» Instruction: Your response should contain every record below, copied exactly.

Data under study section start

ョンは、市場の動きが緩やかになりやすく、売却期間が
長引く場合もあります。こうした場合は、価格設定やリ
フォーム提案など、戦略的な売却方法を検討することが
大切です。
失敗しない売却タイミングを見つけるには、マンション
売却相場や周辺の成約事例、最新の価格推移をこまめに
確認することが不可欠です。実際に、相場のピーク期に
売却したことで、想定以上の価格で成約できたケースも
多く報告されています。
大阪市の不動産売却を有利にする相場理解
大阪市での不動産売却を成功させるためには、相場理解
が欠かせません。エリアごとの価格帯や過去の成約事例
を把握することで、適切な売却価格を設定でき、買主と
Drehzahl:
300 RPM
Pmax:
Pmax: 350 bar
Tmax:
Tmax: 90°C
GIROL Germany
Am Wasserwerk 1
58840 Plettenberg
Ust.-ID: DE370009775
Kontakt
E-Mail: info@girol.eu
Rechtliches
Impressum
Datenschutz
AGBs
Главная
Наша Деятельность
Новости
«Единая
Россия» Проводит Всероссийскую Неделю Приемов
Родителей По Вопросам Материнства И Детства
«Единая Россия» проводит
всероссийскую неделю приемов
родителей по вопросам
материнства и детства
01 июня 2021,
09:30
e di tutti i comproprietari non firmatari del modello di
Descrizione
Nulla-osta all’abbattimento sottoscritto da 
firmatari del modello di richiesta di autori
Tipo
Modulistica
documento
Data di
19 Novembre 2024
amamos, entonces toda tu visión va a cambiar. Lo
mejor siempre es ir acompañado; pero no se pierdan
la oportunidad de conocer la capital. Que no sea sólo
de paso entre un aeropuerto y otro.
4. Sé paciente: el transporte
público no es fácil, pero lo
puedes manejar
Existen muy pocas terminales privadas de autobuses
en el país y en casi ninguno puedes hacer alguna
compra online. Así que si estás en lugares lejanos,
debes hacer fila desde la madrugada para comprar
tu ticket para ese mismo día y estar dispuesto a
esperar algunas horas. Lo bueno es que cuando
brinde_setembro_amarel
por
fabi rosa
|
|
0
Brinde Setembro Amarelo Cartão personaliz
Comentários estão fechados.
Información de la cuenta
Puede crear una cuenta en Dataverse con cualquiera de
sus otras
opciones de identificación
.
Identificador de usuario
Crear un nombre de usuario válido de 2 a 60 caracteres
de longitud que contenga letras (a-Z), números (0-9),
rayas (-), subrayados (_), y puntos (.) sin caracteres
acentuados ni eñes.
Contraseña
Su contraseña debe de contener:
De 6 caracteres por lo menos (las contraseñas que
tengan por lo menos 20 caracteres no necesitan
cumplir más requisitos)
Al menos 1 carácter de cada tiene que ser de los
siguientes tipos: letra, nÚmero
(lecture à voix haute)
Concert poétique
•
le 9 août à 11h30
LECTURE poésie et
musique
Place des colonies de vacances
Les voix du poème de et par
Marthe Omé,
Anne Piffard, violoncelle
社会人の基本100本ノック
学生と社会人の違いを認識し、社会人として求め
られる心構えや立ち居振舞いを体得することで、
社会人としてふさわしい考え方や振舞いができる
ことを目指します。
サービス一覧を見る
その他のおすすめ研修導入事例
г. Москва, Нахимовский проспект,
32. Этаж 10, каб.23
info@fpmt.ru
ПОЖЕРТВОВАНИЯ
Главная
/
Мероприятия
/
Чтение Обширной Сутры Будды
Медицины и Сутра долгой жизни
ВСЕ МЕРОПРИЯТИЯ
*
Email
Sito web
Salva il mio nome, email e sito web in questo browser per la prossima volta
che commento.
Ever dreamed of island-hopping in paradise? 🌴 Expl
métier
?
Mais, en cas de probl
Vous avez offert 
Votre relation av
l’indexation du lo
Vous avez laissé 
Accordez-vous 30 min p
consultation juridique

Data under study section end

» The answer:
ョンは、市場の動きが緩やかになりやすく、売却期間が
長引く場合もあります。こうした場合は、価格設定やリ
フォーム提案など、戦略的な売却方法を検討することが
大切です。
失敗しない売却タイミングを見つけるには、マンション
売却相場や周辺の成約事例、最新の価格推移をこまめに
確認することが不可欠です。実際に、相場のピーク期に
売却したことで、想定以上の価格で成約できたケースも
多く報告されています。
大阪市の不動産売却を有利にする相場理解
大阪市での不動産売却を成功させるためには、相場理解
が欠かせません。エリアごとの価格帯や過去の成約事例
を把握することで、適切な売却価格を設定でき、買主と
Drehzahl:
300 RPM
Pmax:
Pmax: 350 bar
Tmax:
Tmax: 90°C
GIROL Germany
Am Wasserwerk 1
58840 Plettenberg
Ust.-ID: DE370009775
Kontakt
E-Mail: info@girol.eu
Rechtliches
Impressum
Datenschutz
AGBs
Главная
Наша Деятельность
Новости
«Единая
Россия» Проводит Всероссийскую Неделю Приемов
Родителей По Вопросам Материнства И Детства
«Единая Россия» проводит
всероссийскую неделю приемов
родителей по вопросам
материнства и детства
01 июня 2021,
09:30
e di tutti i comproprietari non firmatari del modello di
Descrizione
Nulla-osta all’abbattimento sottoscritto da 
firmatari del modello di richiesta di autori
Tipo
Modulistica
documento
Data di
19 Novembre 2024
amamos, entonces toda tu visión va a cambiar. Lo
mejor siempre es ir acompañado; pero no se pierdan
la oportunidad de conocer la capital. Que no sea sólo
de paso entre un aeropuerto y otro.
4. Sé paciente: el transporte
público no es fácil, pero lo
puedes manejar
Existen muy pocas terminales privadas de autobuses
en el país y en casi ninguno puedes hacer alguna
compra online. Así que si estás en lugares lejanos,
debes hacer fila desde la madrugada para comprar
tu ticket para ese mismo día y estar dispuesto a
esperar algunas horas. Lo bueno es que cuando
brinde_setembro_amarel
por
fabi rosa
|
|
0
Brinde Setembro Amarelo Cartão personaliz
Comentários estão fechados.
Información de la cuenta
Puede crear una cuenta en Dataverse con cualquiera de
sus otras
opciones de identificación
.
Identificador de usuario
Crear un nombre de usuario válido de 2 a 60 caracteres
de longitud que contenga letras (a-Z), números (0-9),
rayas (-), subrayados (_), y puntos (.) sin caracteres
acentuados ni eñes.
Contraseña
Su contraseña debe de contener:
De 6 caracteres por lo menos (las contraseñas que
tengan por lo menos 20 caracteres no necesitan
cumplir más requisitos)
Al menos 1 carácter de cada tiene que ser de los
siguientes tipos: letra, nÚmero
(lecture à voix haute)
Concert poétique
•
le 9 août à 11h30
LECTURE poésie et
musique
Place des colonies de vacances
Les voix du poème de et par
Marthe Omé,
Anne Piffard, violoncelle
社会人の基本100本ノック
学生と社会人の違いを認識し、社会人として求め
られる心構えや立ち居振舞いを体得することで、
社会人としてふさわしい考え方や振舞いができる
ことを目指します。
サービス一覧を見る
その他のおすすめ研修導入事例
г. Москва, Нахимовский проспект,
32. Этаж 10, каб.23
info@fpmt.ru
ПОЖЕРТВОВАНИЯ
Главная
/
Мероприятия
/
Чтение Обширной Сутры Будды
Медицины и Сутра долгой жизни
ВСЕ МЕРОПРИЯТИЯ
*
Email
Sito web
Salva il mio nome, email e sito web in questo browser per la prossima volta
che commento.
Ever dreamed of island-hopping in paradise? 🌴 Expl
métier
?
Mais, en cas de probl
Vous avez offert 
Votre relation av
l’indexation du lo
Vous avez laissé 
Accordez-vous 30 min p
consultation juridique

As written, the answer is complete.